** Data provided **
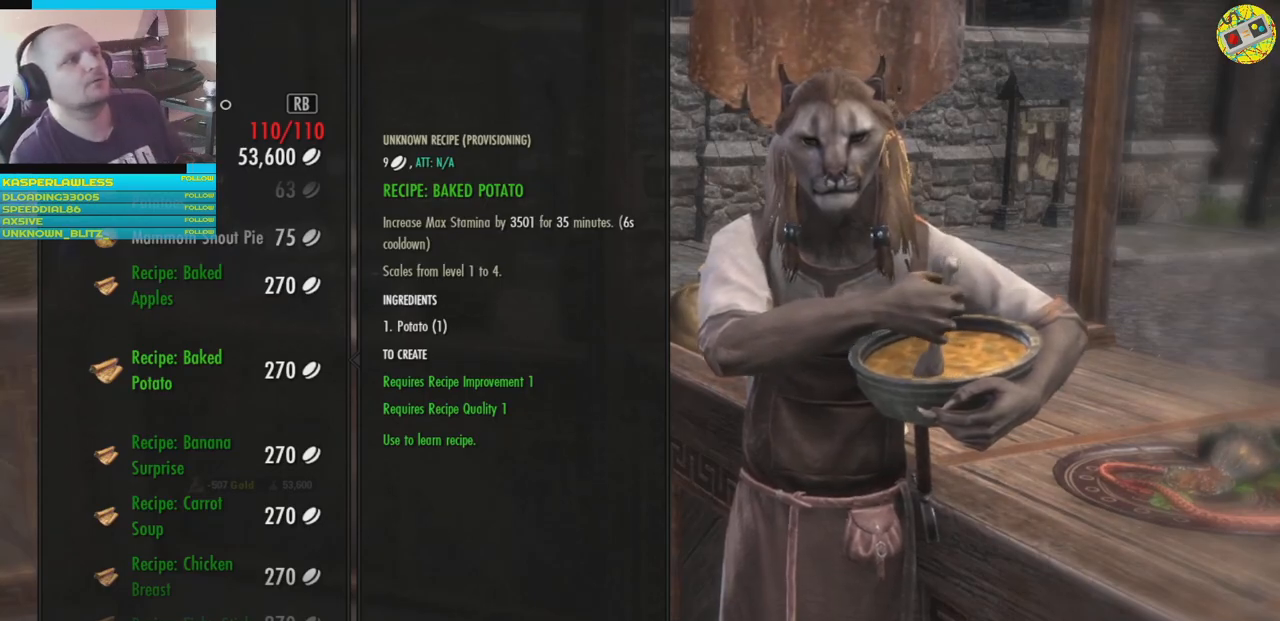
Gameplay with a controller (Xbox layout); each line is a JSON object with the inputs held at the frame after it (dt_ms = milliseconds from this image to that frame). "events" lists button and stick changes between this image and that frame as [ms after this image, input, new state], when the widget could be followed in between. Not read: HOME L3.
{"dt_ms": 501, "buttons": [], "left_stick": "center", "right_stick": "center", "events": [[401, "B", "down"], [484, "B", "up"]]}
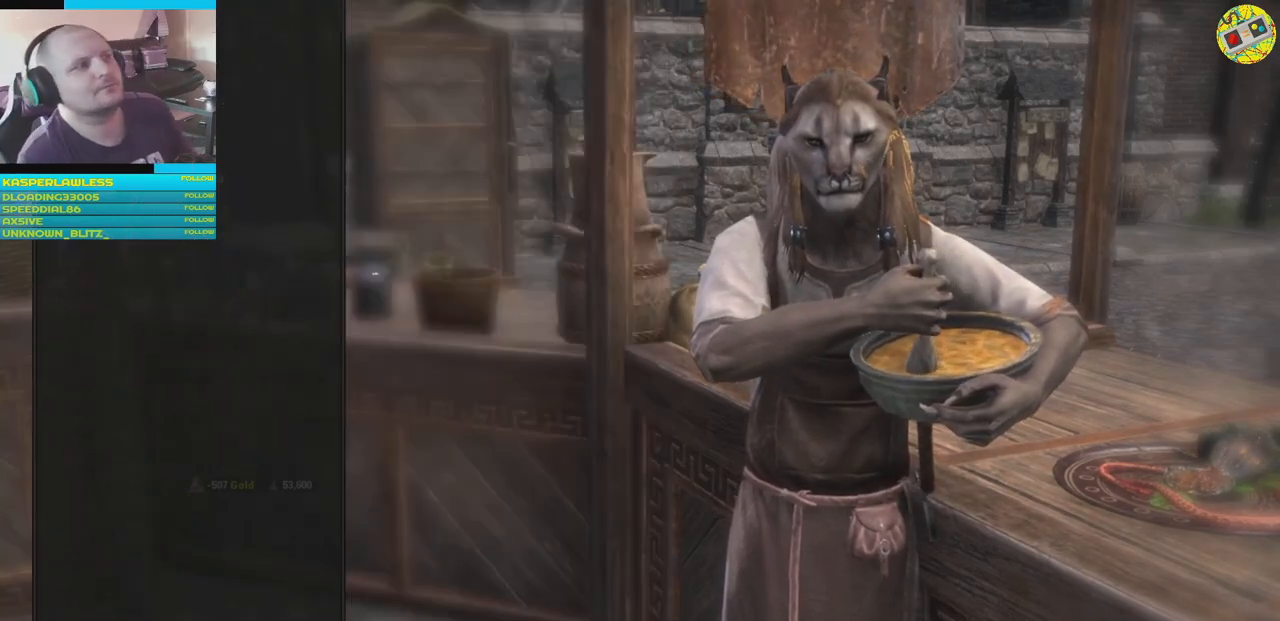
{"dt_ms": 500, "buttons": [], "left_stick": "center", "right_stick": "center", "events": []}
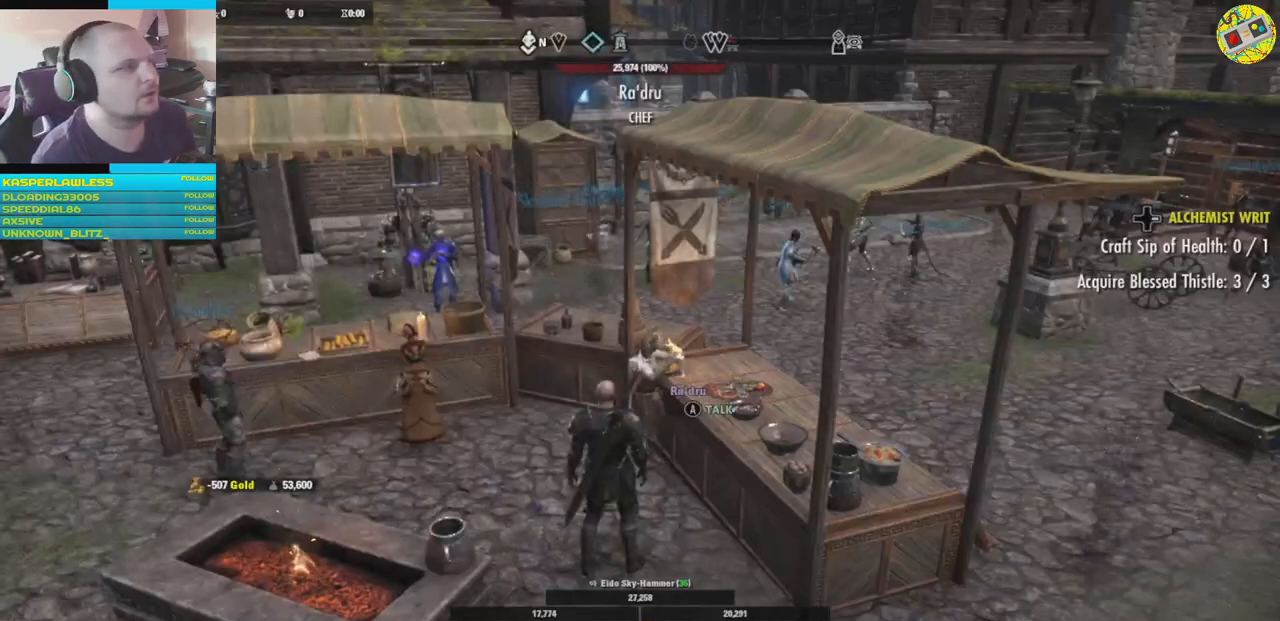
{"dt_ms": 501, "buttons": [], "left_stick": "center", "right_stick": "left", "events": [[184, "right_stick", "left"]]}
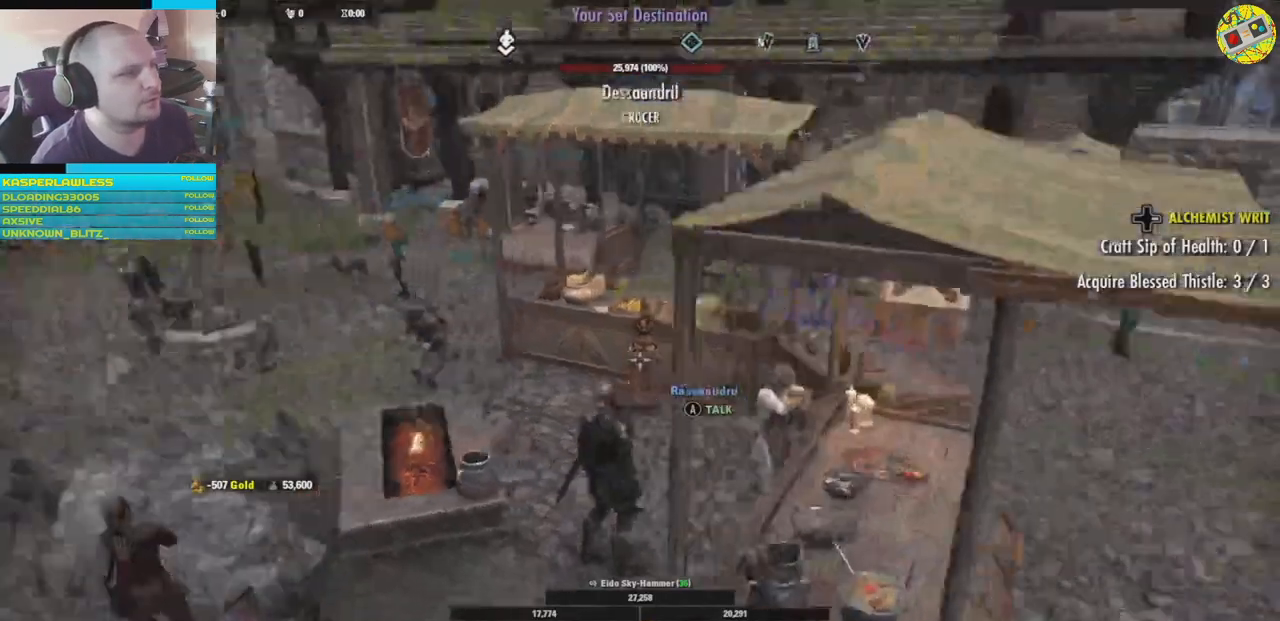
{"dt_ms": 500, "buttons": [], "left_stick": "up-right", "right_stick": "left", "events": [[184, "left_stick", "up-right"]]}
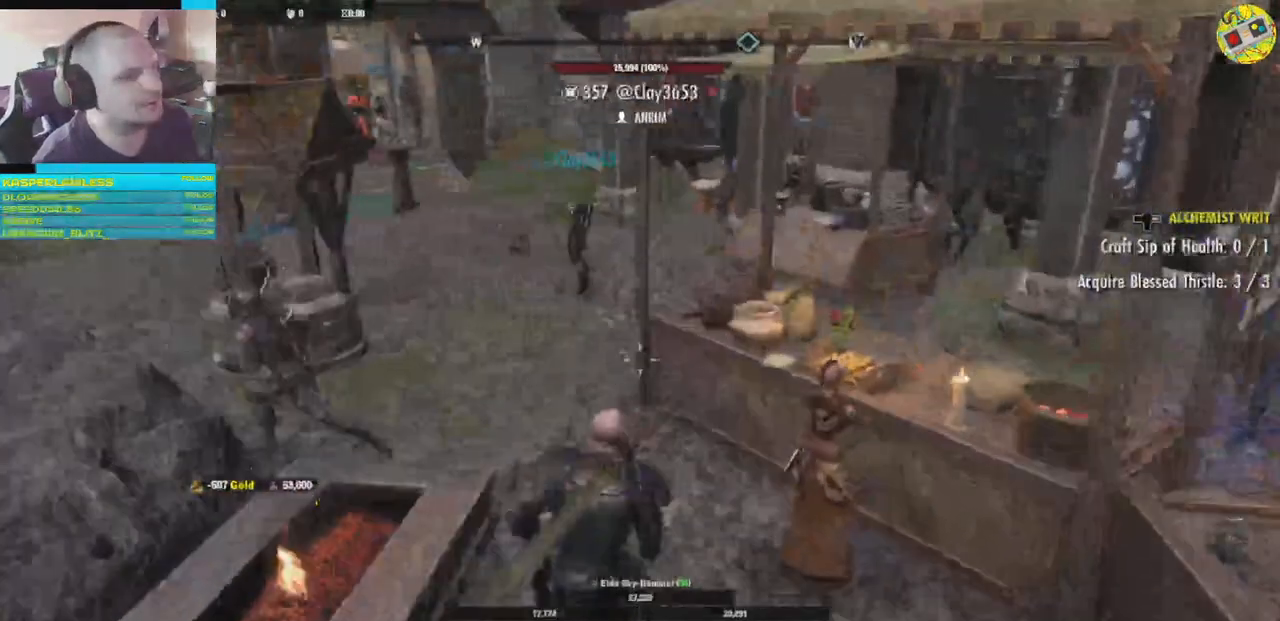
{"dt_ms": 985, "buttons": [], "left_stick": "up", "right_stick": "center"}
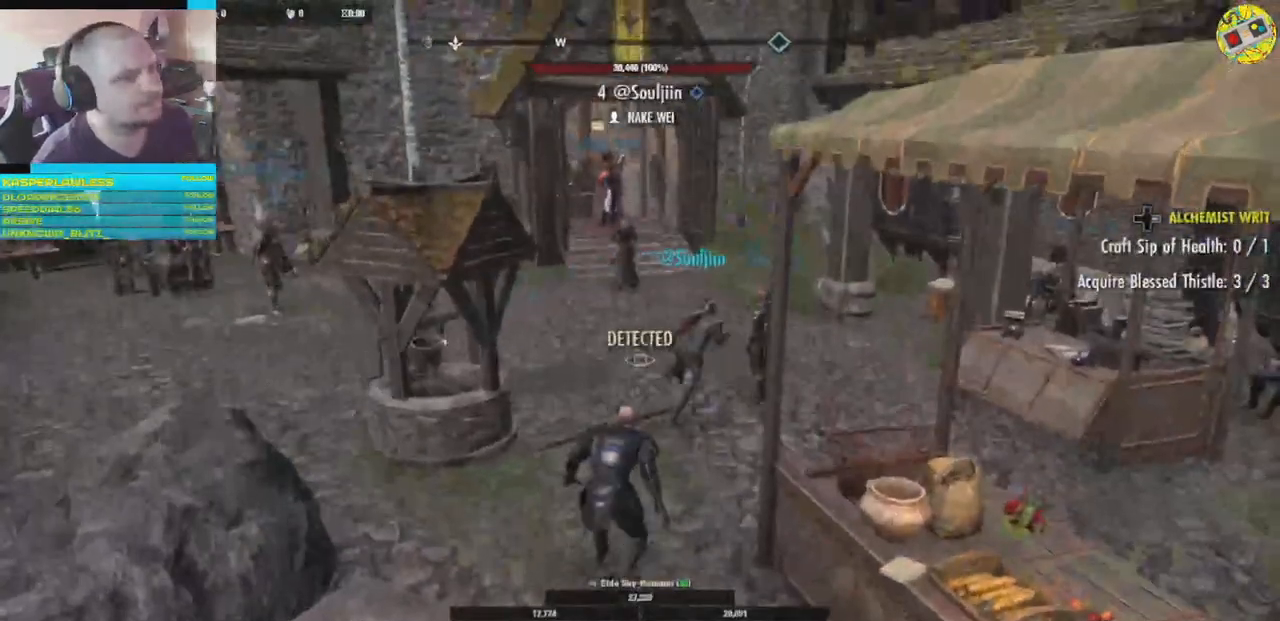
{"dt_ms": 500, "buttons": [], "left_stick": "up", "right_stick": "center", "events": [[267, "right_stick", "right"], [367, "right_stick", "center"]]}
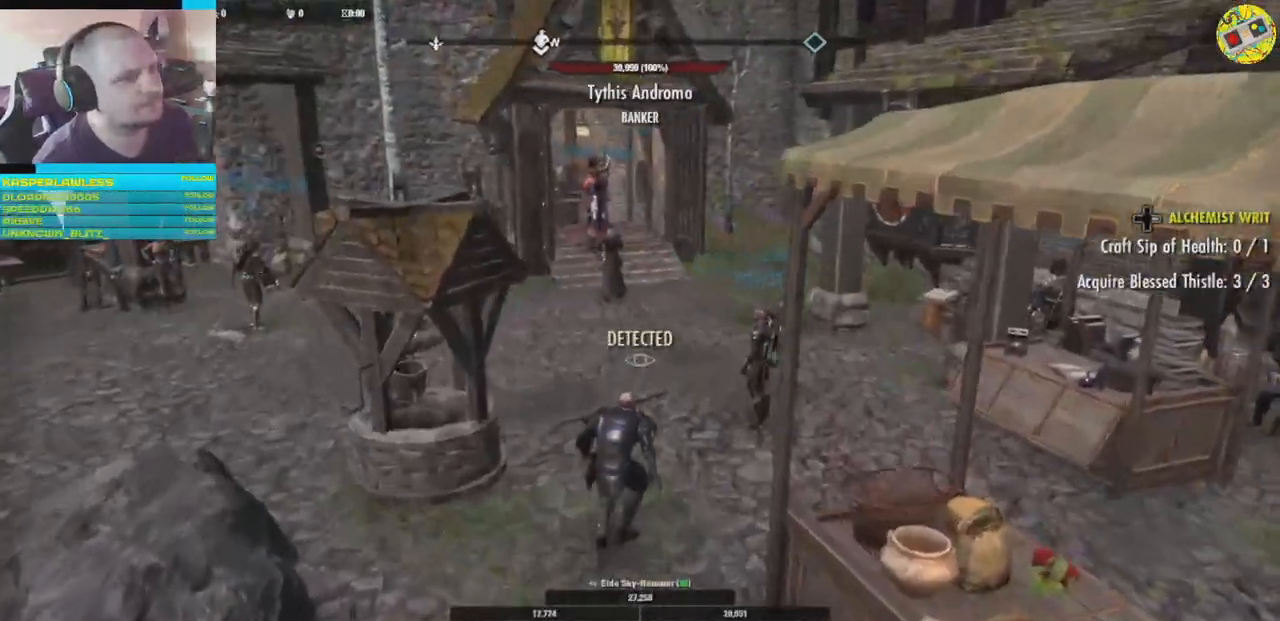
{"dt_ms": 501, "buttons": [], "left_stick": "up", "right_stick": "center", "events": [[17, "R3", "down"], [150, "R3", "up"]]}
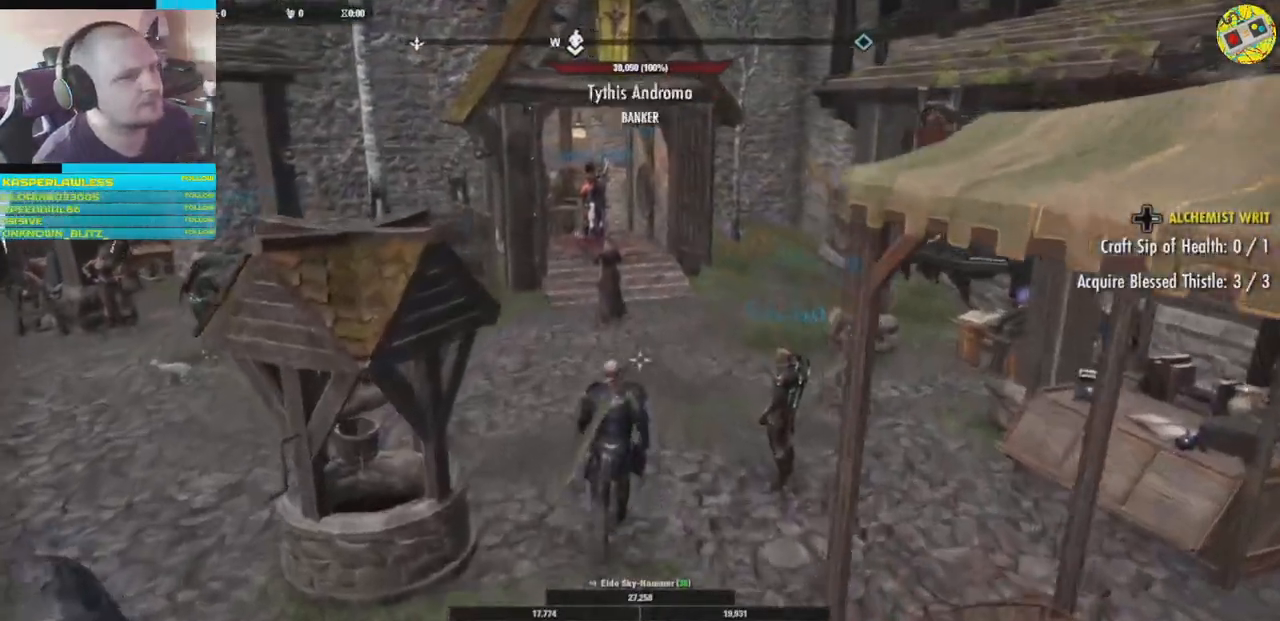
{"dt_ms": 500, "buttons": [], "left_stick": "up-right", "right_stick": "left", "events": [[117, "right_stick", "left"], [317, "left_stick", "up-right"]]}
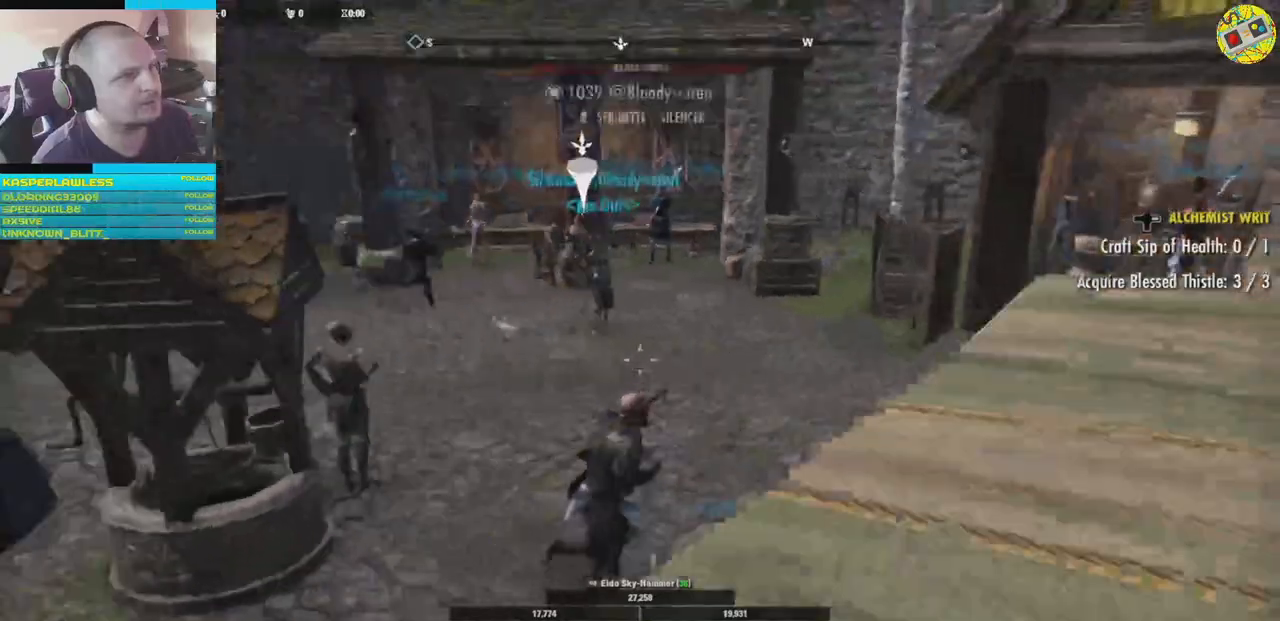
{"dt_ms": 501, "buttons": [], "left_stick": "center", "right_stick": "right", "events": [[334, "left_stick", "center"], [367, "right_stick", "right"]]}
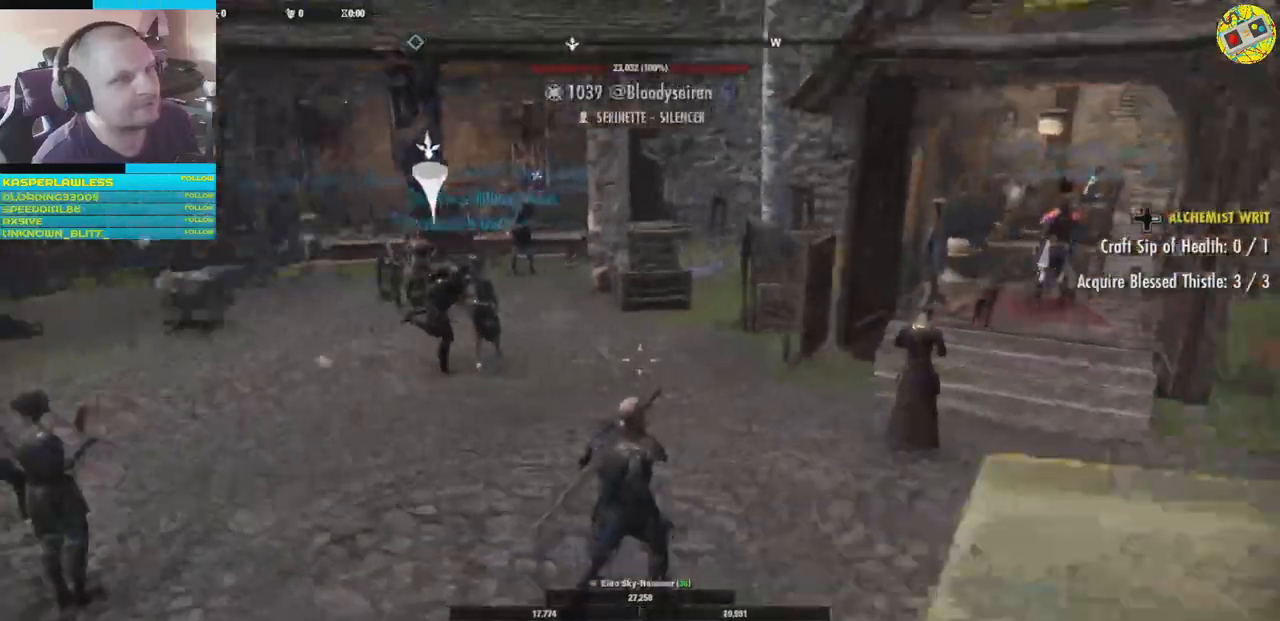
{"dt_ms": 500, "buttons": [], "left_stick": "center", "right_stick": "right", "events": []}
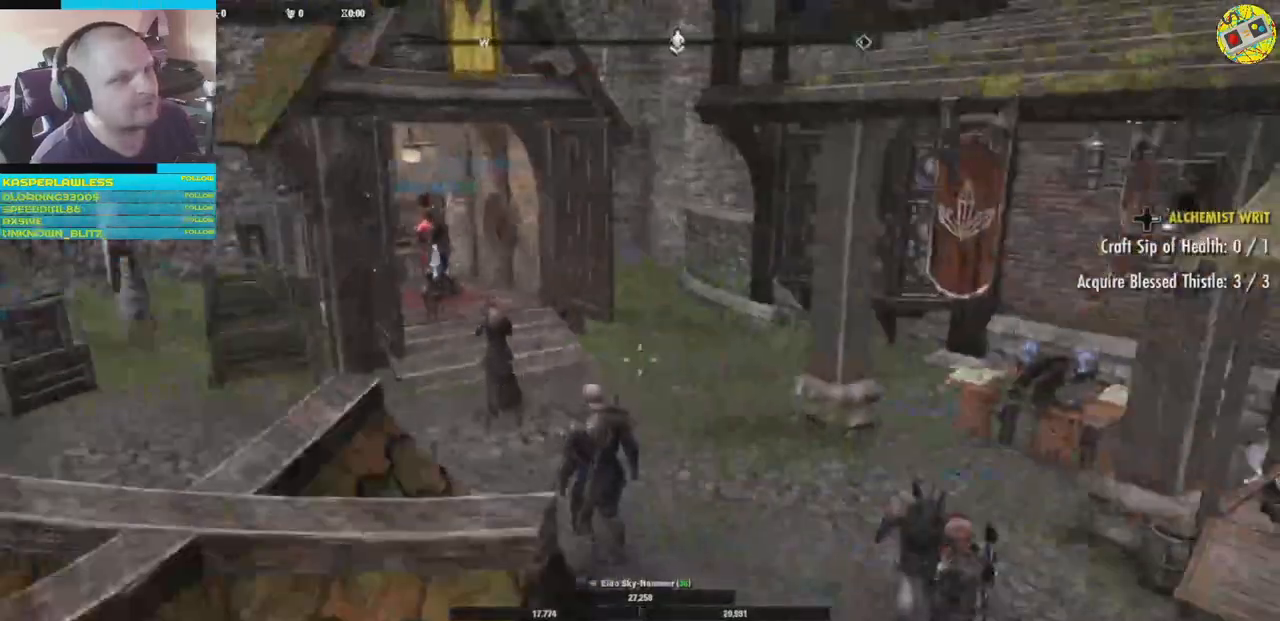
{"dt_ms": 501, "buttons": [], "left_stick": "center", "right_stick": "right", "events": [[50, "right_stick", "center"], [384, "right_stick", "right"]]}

** Exercise **
Scan the material above for the string "center" and return the lines that hold it.

** Expected output **
{"dt_ms": 501, "buttons": [], "left_stick": "center", "right_stick": "center", "events": [[401, "B", "down"], [484, "B", "up"]]}
{"dt_ms": 500, "buttons": [], "left_stick": "center", "right_stick": "center", "events": []}
{"dt_ms": 501, "buttons": [], "left_stick": "center", "right_stick": "left", "events": [[184, "right_stick", "left"]]}
{"dt_ms": 985, "buttons": [], "left_stick": "up", "right_stick": "center"}
{"dt_ms": 500, "buttons": [], "left_stick": "up", "right_stick": "center", "events": [[267, "right_stick", "right"], [367, "right_stick", "center"]]}
{"dt_ms": 501, "buttons": [], "left_stick": "up", "right_stick": "center", "events": [[17, "R3", "down"], [150, "R3", "up"]]}
{"dt_ms": 501, "buttons": [], "left_stick": "center", "right_stick": "right", "events": [[334, "left_stick", "center"], [367, "right_stick", "right"]]}
{"dt_ms": 500, "buttons": [], "left_stick": "center", "right_stick": "right", "events": []}
{"dt_ms": 501, "buttons": [], "left_stick": "center", "right_stick": "right", "events": [[50, "right_stick", "center"], [384, "right_stick", "right"]]}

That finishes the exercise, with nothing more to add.